The bond was issued six years ago to fund the operations of Genesis Youth Trust, an Auckland-based charity working with children referred by police and Oranga Tamariki.
Bond investors only get paid out if the agreed re-offending rates are met.
Its term officially finishes at the end of August and investors are expected to receive a decent payout due to the programme’s success.
But despite its success Genesis Youth Trust board chair Martyn McKessar had to tell staff this week they could not be kept on.
“That’s both social workers and youth workers and you look at this and think this is a proven programme.
Due to the tight restrictions around the bond contract, new clients could not be taken on from September 2022; however the Trust managed to keep the programme going.
“Over the past 12 months to maintain staff numbers and keep it going, we have self-funded over 100 young people.
“So we’ve just done that through our own fundraising and our own reserves. We’re just trying to keep this thing going.”
Trust interim chief executive Peter Browning said it was a “complete waste” to be letting staff go given the need for successful youth intervention work.
“We’ve got experienced qualified staff who have been in their jobs, some of them for quite a while, and they know what they’re doing.
“So it just seems a complete waste, not to retain that resource.”
Only $4 million of the $6 million had been spent thanks to fewer referrals than expected. This was mostly due to the Covid-19 lockdowns and police resources being deployed elsewhere during the mosque attacks.

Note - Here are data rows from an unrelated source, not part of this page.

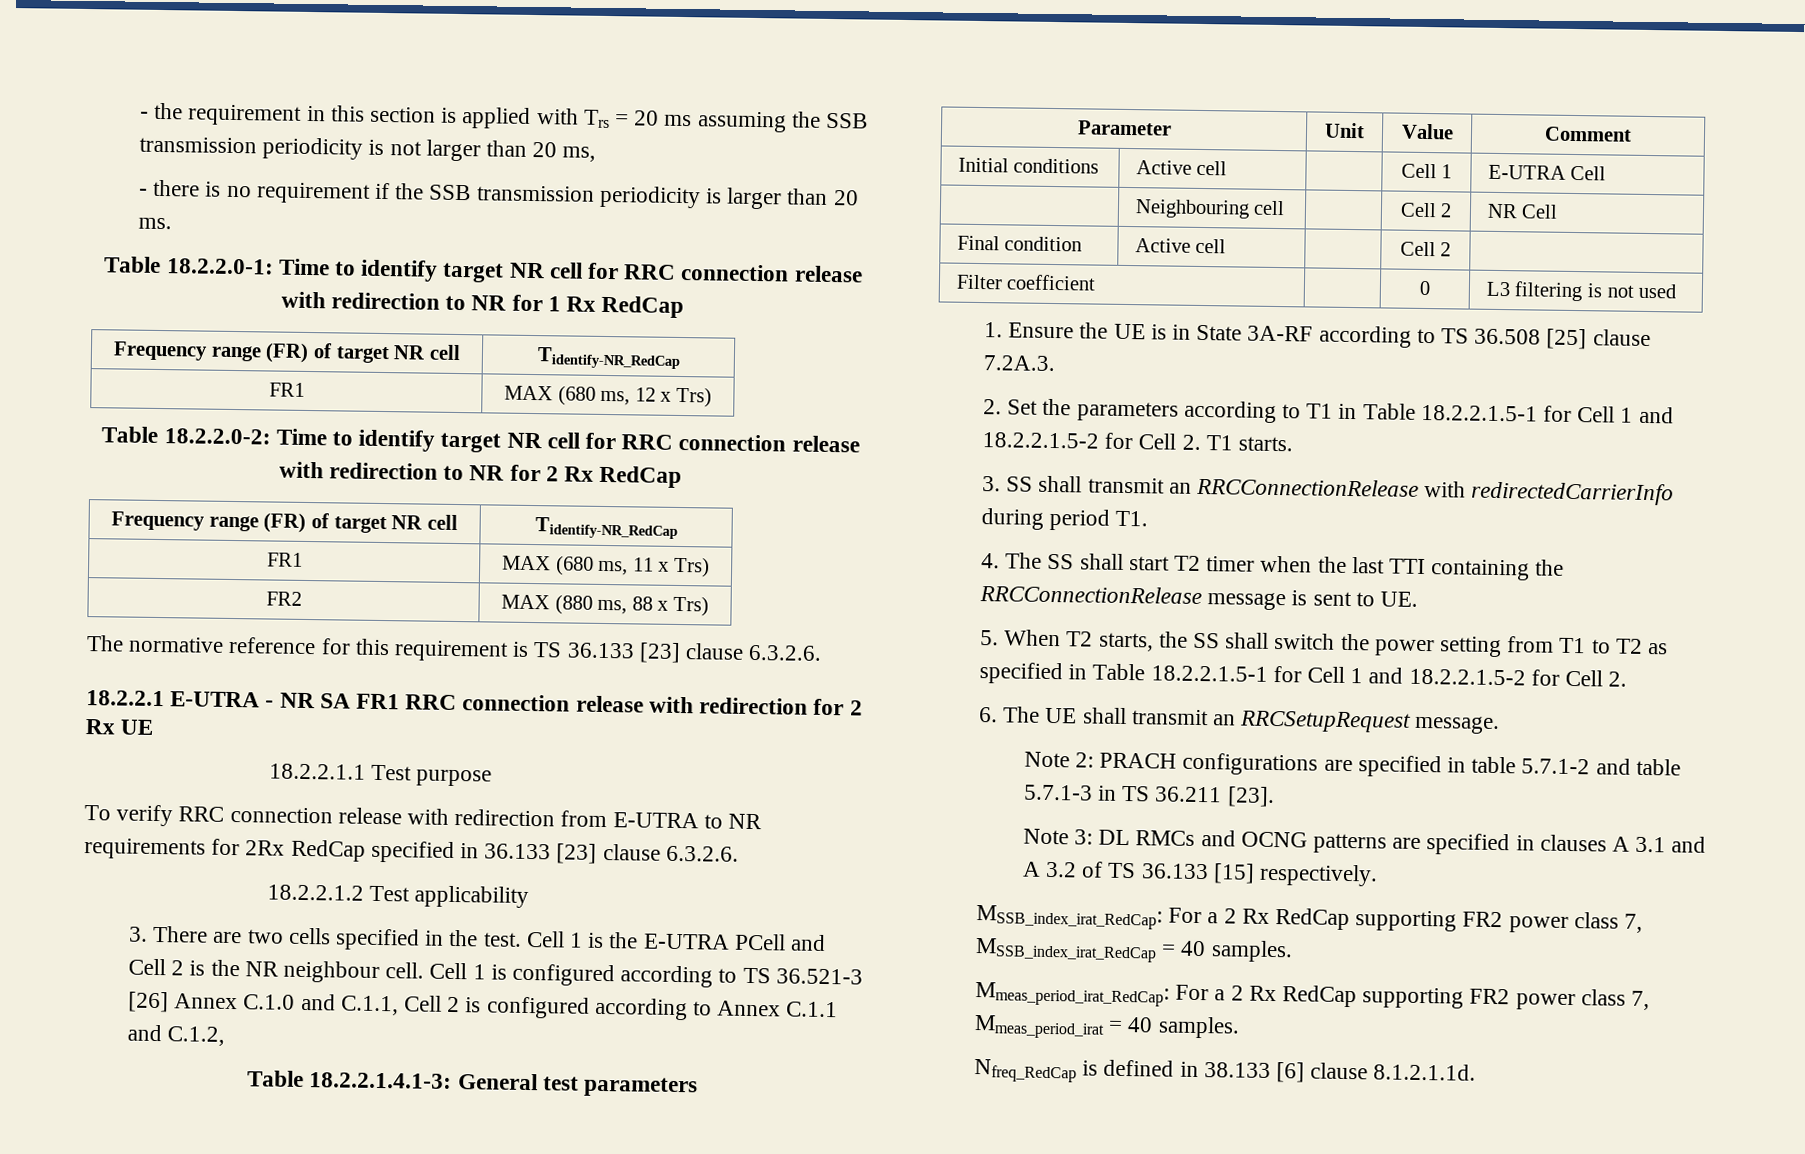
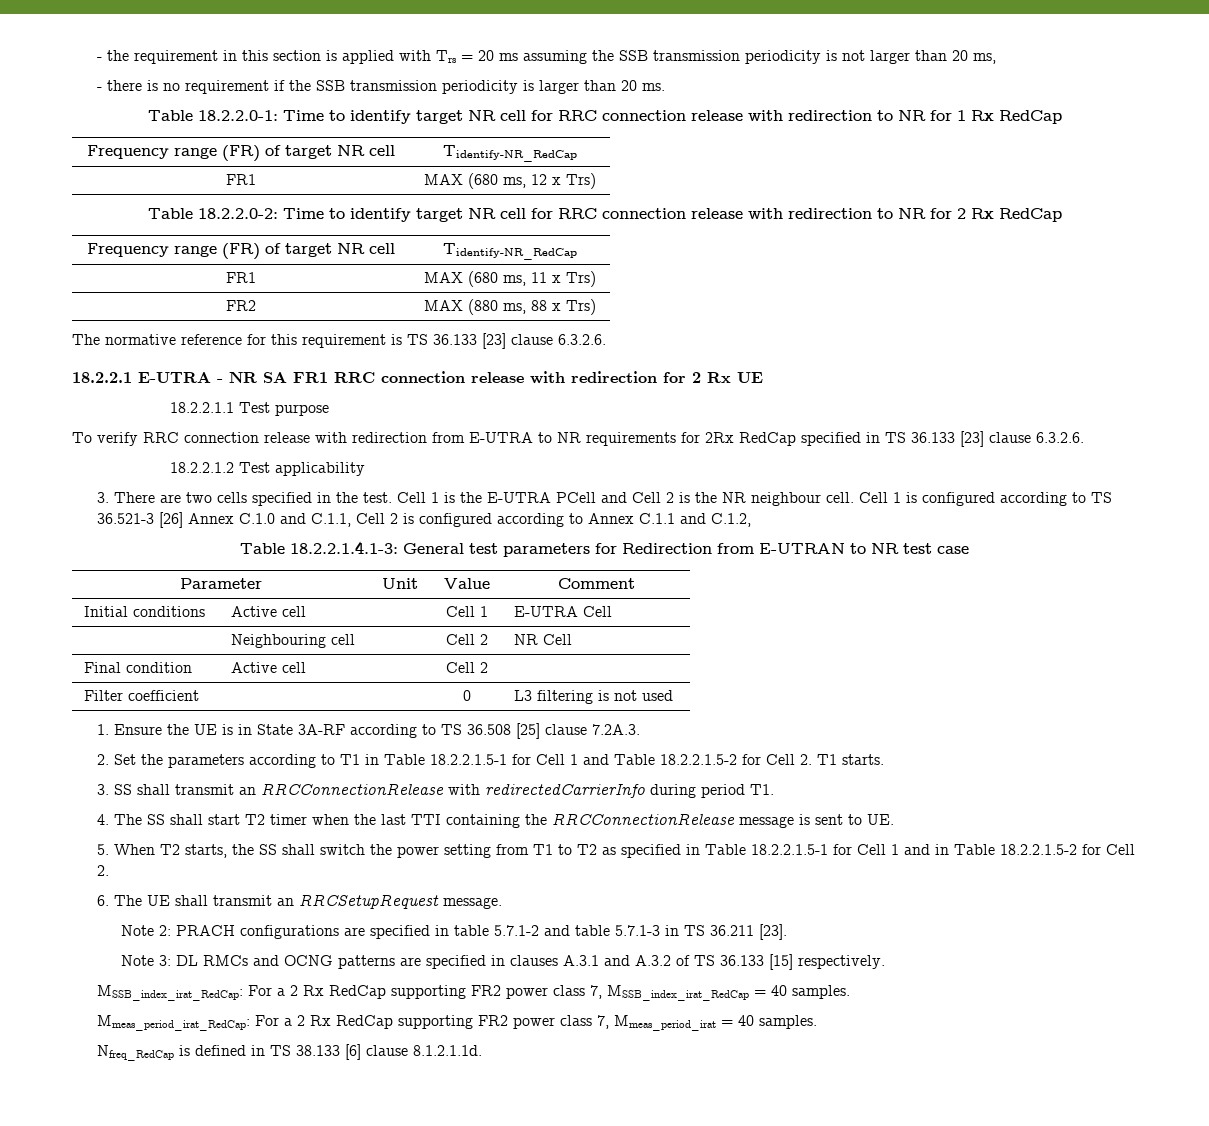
(480, 851) none -> [885,432,906,443] TS
(698, 1087) none -> [595,543,969,554] for Redirection from E-UTRAN to NR test case
(1674, 415) none -> [613,754,655,765] Table
(1404, 675) none -> [934,844,995,855] in Table
[1612,836,1707,853] [1021,861,1077,878] A 3.1 and A 3.2 -> [563,955,672,966] A.3.1 and A.3.2
(1199, 1069) none -> [269,1045,291,1056] TS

It was set up to deliver for 1000 young people, but only got through 607.
The Trust had hoped the remaining $2 million could be reinvested, which would keep operations afloat for another 18 months.

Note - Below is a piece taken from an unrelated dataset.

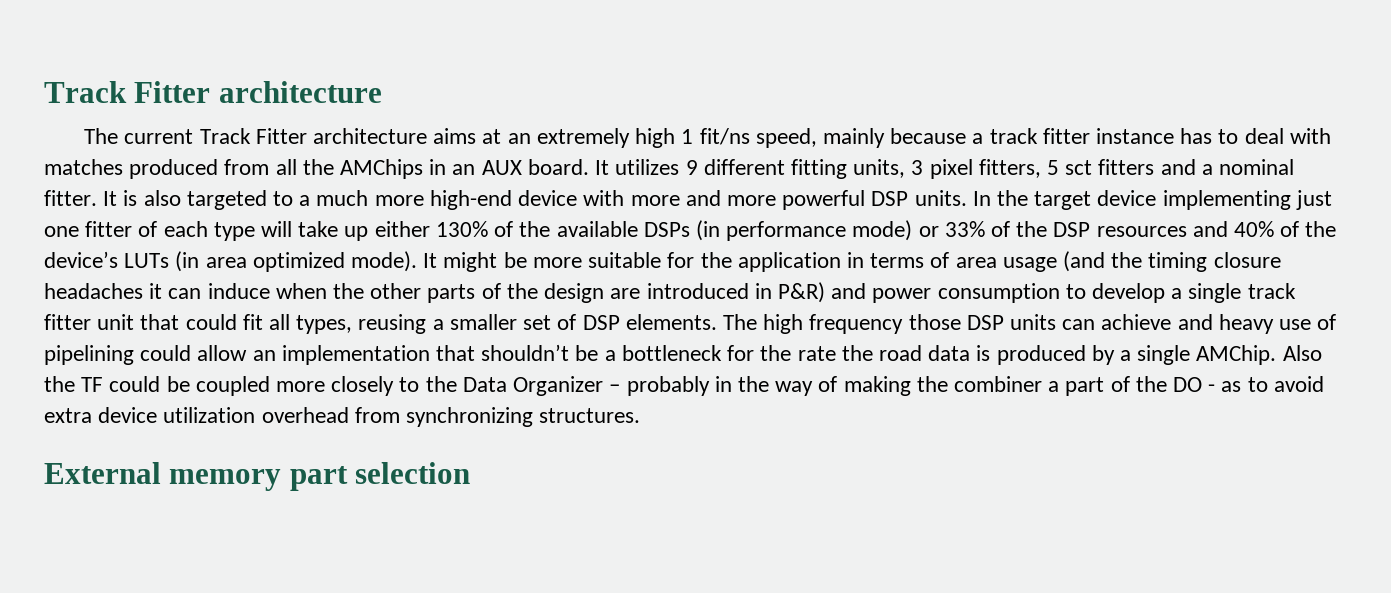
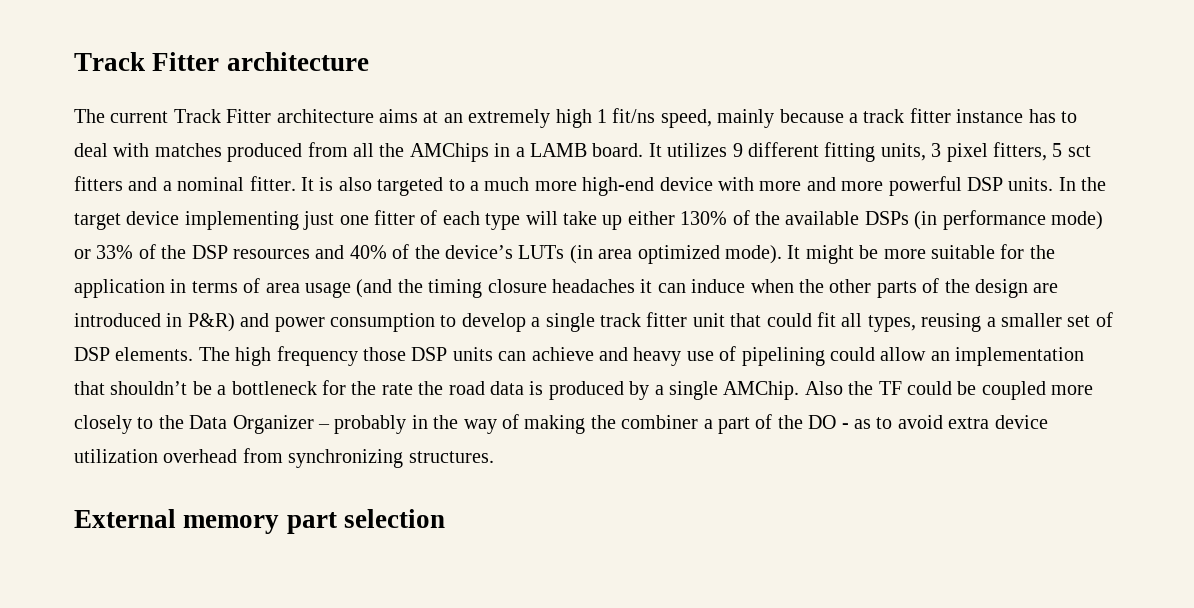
[452,160,522,175] an AUX -> [515,143,587,157] a LAMB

The surplus is due to be returned to the Crown in October.
In a letter to the former justice minister Kiri Allan (and re-sent to the current minister Ginny Andersen) Browning said the funding should be used for its intended purpose.
“We think it is within your authority to authorise the use of this surplus for its original intention, to reduce rangatahi re-offending, by agreeing to a forward contract for continuing the services that have been supplied under the bond.
“The board is desperate for a solution to this situation.”
McKessar said each staff member worked with about 15 medium- and high-risk offenders – which meant 180 fewer youth would be helped going forward.
“If [we’d had the referrals] we would have spent that $2 million … and those kids would have been dealt with.
“And it’s 80 percent of those kids not coming back to the attention of the police. That’s a phenomenal programme.”
Proponents of social bonds have said the success of Genesis Youth Trust should serve as a blueprint for future social investment.
The bond was agreed to under the previous National government.